Effect of Protein Kinase C delta (PKC-δ) Inhibition on the Transcriptome of Normal and Systemic Sclerosis Human Dermal Fibroblasts In Vitro

Previous studies demonstrated that protein kinase C-delta (PKC-delta) inhibition with the selective inhibitor, rottlerin, resulted in potent downregulation of type I collagen expression and production in normal human dermal fibroblasts and abrogated the exaggerated type I collagen production and expression in fibroblasts cultured from affected skin from patients with the fibrosing disorder systemic sclerosis (SSc). To elucidate the mechanisms involved in the ability of PKC-delta to regulate collagen production in fibroblasts, we examined the effects of PKC-delta inhibition on the transcriptome of normal and SSc human dermal fibroblasts. Normal and SSc human dermal fibroblasts were incubated with rottlerin (5 mu M), and their gene expression was analyzed by microarrays.
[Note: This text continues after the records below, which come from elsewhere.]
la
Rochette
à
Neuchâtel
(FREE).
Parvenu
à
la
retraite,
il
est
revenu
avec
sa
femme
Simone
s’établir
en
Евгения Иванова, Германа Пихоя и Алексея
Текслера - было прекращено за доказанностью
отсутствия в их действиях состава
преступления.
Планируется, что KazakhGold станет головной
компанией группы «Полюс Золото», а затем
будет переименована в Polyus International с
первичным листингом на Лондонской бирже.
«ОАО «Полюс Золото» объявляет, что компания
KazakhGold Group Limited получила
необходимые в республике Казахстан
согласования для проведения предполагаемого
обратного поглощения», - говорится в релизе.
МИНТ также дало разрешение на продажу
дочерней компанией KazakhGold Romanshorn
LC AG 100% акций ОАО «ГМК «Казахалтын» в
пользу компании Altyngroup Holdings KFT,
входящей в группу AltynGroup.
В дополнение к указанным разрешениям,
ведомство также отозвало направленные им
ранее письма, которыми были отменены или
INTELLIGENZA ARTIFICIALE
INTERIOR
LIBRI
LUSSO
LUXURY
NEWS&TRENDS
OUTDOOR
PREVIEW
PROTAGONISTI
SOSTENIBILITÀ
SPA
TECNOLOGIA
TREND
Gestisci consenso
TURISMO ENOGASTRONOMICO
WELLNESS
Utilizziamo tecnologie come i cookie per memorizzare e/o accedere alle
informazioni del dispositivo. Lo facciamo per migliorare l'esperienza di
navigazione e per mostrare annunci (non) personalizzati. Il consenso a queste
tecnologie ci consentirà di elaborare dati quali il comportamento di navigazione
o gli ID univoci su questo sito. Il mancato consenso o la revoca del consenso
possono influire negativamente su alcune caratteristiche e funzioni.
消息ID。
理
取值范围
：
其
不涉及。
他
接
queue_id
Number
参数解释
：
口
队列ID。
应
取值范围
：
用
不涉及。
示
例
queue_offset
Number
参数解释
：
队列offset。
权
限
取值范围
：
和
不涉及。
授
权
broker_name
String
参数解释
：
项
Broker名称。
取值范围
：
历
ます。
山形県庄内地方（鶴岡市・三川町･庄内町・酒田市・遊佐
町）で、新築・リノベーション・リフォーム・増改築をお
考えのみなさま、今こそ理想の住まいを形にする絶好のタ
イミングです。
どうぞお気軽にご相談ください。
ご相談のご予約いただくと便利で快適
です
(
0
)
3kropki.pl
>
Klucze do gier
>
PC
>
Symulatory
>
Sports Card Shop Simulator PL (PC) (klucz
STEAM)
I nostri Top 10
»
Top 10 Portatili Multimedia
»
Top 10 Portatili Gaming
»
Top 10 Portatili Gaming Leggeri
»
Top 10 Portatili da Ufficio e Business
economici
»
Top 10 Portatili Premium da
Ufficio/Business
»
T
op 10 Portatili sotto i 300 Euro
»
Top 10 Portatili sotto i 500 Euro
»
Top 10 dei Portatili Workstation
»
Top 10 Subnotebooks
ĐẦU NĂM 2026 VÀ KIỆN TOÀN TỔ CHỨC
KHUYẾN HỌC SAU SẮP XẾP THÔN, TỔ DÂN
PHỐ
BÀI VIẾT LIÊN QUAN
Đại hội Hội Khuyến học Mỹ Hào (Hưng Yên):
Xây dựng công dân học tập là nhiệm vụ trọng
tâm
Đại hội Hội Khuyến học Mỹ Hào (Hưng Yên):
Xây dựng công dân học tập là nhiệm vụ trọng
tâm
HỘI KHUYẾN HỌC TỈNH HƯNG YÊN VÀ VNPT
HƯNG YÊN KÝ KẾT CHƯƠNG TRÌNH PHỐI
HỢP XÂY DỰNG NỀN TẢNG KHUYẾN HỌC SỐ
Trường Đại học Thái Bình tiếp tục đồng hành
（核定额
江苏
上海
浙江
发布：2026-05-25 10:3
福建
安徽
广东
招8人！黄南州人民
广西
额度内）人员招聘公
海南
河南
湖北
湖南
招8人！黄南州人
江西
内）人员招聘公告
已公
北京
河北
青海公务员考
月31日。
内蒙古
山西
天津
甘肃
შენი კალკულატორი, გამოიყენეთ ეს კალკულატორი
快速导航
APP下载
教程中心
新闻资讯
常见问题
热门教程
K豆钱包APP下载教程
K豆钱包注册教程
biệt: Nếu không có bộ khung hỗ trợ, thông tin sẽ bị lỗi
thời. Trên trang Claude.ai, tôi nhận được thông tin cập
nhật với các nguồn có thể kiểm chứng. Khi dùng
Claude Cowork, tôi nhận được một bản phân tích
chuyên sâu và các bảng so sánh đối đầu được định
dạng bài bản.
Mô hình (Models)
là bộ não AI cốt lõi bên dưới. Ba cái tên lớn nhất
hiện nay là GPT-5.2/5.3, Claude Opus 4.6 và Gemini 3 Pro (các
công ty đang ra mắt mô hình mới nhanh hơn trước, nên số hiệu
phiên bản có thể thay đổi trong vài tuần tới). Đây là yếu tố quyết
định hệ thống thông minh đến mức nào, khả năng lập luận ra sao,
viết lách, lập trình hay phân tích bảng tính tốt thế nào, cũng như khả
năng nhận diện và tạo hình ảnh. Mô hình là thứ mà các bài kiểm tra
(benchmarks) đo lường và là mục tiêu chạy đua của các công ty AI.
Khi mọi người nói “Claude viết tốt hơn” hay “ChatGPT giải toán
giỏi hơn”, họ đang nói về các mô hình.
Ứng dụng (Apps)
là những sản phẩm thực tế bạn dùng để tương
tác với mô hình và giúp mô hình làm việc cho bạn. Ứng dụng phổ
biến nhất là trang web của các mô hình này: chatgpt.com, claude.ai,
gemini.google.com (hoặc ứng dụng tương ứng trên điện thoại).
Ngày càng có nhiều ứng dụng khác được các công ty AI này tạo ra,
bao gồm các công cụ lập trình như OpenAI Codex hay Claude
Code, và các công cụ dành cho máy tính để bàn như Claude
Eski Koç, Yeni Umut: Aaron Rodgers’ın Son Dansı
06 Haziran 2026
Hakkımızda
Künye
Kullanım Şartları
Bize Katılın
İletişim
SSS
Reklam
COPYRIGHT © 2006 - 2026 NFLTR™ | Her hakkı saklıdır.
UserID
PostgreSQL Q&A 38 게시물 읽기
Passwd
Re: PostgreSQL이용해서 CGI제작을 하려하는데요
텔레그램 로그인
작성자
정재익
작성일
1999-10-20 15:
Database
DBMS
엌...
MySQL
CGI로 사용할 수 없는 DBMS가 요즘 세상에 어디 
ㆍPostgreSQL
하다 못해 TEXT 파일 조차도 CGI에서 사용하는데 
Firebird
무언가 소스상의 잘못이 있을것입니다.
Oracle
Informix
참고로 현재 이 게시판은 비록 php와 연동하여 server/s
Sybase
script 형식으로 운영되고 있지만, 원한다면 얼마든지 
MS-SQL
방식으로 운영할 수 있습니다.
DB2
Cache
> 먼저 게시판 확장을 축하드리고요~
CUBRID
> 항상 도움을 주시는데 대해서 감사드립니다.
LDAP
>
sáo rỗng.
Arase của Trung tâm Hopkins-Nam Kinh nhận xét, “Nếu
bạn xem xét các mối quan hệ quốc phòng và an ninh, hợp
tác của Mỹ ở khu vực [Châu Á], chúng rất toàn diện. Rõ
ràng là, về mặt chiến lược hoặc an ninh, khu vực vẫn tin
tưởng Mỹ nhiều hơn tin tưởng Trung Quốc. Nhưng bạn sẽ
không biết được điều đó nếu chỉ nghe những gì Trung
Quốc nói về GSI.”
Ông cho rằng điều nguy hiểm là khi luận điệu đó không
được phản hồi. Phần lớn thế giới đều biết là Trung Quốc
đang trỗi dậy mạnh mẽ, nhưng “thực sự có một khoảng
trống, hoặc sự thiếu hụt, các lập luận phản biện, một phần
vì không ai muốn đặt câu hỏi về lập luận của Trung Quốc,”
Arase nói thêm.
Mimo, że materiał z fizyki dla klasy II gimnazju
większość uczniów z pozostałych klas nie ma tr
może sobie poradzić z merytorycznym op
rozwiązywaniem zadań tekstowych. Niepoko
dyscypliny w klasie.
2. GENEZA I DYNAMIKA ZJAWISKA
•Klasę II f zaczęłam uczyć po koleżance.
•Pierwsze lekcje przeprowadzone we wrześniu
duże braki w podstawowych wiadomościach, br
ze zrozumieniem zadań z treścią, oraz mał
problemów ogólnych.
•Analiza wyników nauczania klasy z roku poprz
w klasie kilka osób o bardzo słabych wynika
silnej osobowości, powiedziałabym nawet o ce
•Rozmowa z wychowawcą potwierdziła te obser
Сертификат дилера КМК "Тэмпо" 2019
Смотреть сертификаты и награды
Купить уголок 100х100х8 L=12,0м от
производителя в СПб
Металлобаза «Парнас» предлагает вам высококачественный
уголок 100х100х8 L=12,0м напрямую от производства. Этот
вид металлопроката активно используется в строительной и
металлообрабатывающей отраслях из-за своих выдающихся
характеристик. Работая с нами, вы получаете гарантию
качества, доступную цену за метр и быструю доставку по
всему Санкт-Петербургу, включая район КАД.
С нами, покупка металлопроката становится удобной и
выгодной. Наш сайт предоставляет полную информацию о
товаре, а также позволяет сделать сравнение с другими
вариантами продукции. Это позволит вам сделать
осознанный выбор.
Pathway analysis and gene ontology analysis of differentially expressed genes in each comparison were performed. Identification of significantly overrepresented transcriptional regulatory elements (TREs) was performed using the Promoter Analysis and Interaction Network Toolset (PAINT) program. PKC-delta activity was also inhibited using RNA interference (siRNA) and by treating fibroblasts with a specific PKC-delta inhibitory cell permeable peptide. Differential gene expression of 20 genes was confirmed using real time PCR. PKC-delta inhibition caused a profound change in the transcriptome of normal and SSc human dermal fibroblasts in vitro. Pathway and gene ontology analysis identified multiple cellular and organismal pathways affected by PKC-delta inhibition. Furthermore, both pathway and PAINT analyses indicated that the transcription factor NFkB played an important role in the transcriptome changes induced by PKC-delta inhibition. Multiple genes involved in the degradation of the extracellular matrix components were significantly reduced in SSc fibroblasts and their expression was increased by PKC-delta inhibition. These results indicate that isoform-specific inhibition of PKC-delta profibrotic effects may represent a novel therapeutic approach for SSc and other fibrotic diseases.